=== DIRECTIONS ===
Return each of the entries below precisely, with no pictures in the result.

=== DATASET ===
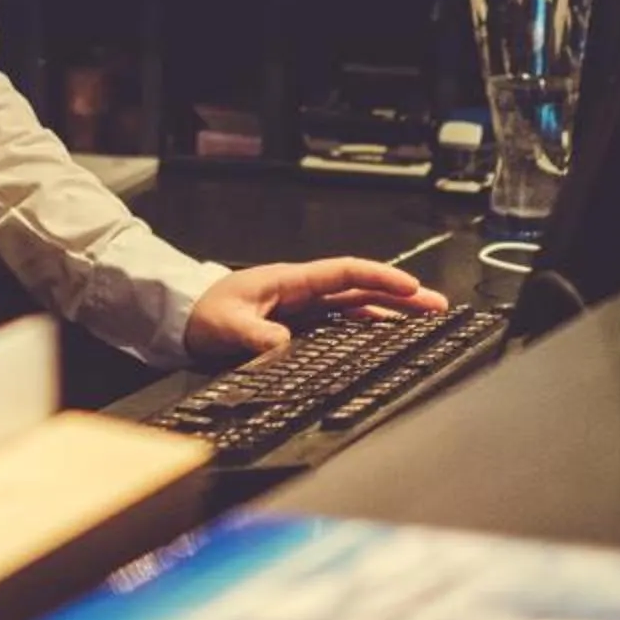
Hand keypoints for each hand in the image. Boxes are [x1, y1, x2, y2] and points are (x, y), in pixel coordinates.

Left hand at [183, 258, 446, 363]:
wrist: (182, 318)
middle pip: (360, 288)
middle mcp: (302, 291)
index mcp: (291, 280)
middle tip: (437, 305)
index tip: (411, 287)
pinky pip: (342, 321)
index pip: (346, 273)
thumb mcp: (227, 325)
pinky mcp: (297, 325)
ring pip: (356, 304)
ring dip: (390, 310)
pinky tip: (386, 335)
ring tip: (424, 320)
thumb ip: (255, 336)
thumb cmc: (202, 313)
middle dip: (400, 293)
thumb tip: (284, 347)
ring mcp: (302, 307)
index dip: (380, 278)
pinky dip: (368, 325)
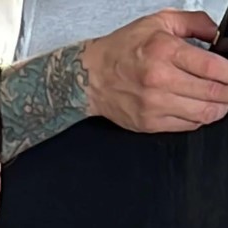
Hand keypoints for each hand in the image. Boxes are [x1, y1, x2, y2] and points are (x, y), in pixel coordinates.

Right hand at [84, 9, 227, 131]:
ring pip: (202, 114)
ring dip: (219, 109)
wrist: (91, 77)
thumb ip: (193, 23)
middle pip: (212, 94)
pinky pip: (185, 126)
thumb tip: (218, 36)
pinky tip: (200, 110)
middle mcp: (160, 81)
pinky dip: (199, 119)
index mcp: (165, 52)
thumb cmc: (122, 49)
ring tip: (222, 102)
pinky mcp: (149, 123)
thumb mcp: (158, 22)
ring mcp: (154, 106)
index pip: (213, 68)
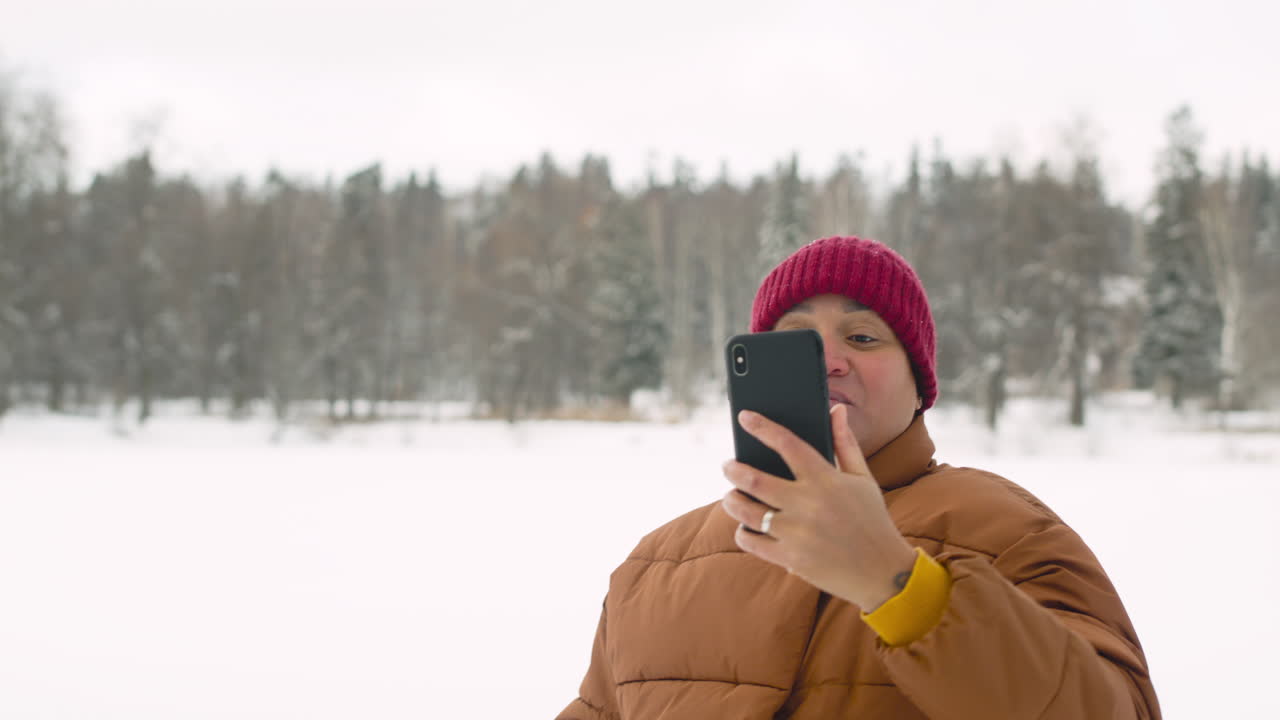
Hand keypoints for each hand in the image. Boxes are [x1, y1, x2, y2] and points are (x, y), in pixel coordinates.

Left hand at [720, 404, 916, 611]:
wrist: (883, 573)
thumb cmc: (872, 521)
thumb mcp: (863, 479)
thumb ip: (845, 443)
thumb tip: (835, 409)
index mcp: (826, 480)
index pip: (787, 444)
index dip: (762, 427)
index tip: (744, 417)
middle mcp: (808, 504)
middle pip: (754, 479)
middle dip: (733, 469)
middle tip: (727, 465)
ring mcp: (796, 533)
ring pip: (745, 511)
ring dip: (731, 500)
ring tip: (731, 495)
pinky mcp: (790, 558)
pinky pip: (751, 541)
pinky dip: (742, 532)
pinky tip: (744, 525)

=== EXPECTED OUTPUT ===
Hand keypoints for each hand in the image. Boxes are [x1, y1, x2, y2] and points are (x, y), in pixel coordinates.

Left hand at [183, 258, 446, 363]:
wrist: (182, 318)
middle pip: (360, 288)
middle mcp: (302, 291)
index mcp: (291, 280)
middle tip: (437, 305)
index tip: (411, 287)
pinky pip: (342, 321)
index pip: (346, 273)
thumb mcp: (227, 325)
pinky mcp: (297, 325)
ring pip: (356, 304)
ring dip: (390, 310)
pinky tip: (386, 335)
ring tip: (424, 320)
thumb ip: (255, 336)
thumb cmc: (202, 313)
middle dip: (400, 293)
thumb tip: (284, 347)
ring mcp: (302, 307)
index dip: (380, 278)
pinky dip: (368, 325)
Hand keypoints for each hand in the image. Boxes are [x1, y1, x2, y2] and points are (x, y), in pixel coordinates.

Right hand at [84, 9, 227, 131]:
ring pip: (202, 114)
ring dip: (219, 109)
wrist: (91, 77)
thumb ip: (193, 23)
middle pip: (212, 94)
pinky pip: (185, 126)
thumb tip: (218, 36)
pinky tip: (200, 110)
middle mcp: (160, 81)
pinky dip: (199, 119)
index mcp: (165, 52)
thumb cmc: (122, 49)
ring tip: (222, 102)
pinky mcp: (149, 123)
thumb mcp: (158, 22)
ring mcp: (154, 106)
index pip: (213, 68)
Hand keypoints for each hand in the image. Boxes are [x1, y1, x2, y2] and points are (x, y), in pixel coordinates.

Left hand at [720, 404, 916, 611]:
wrist: (883, 573)
thumb cmc: (872, 521)
thumb mcp: (863, 479)
thumb ip: (845, 443)
thumb tip: (835, 409)
index mcp: (826, 480)
index pip: (787, 444)
index dip: (762, 427)
index tip: (744, 417)
middle mcp: (808, 504)
middle pip: (754, 479)
middle dip: (733, 469)
middle tip: (727, 465)
ring mcp: (796, 533)
ring pip: (745, 511)
ring dip: (731, 500)
ring tip: (731, 495)
pinky mcp: (790, 558)
pinky pip: (751, 541)
pinky dip: (742, 532)
pinky tip: (744, 525)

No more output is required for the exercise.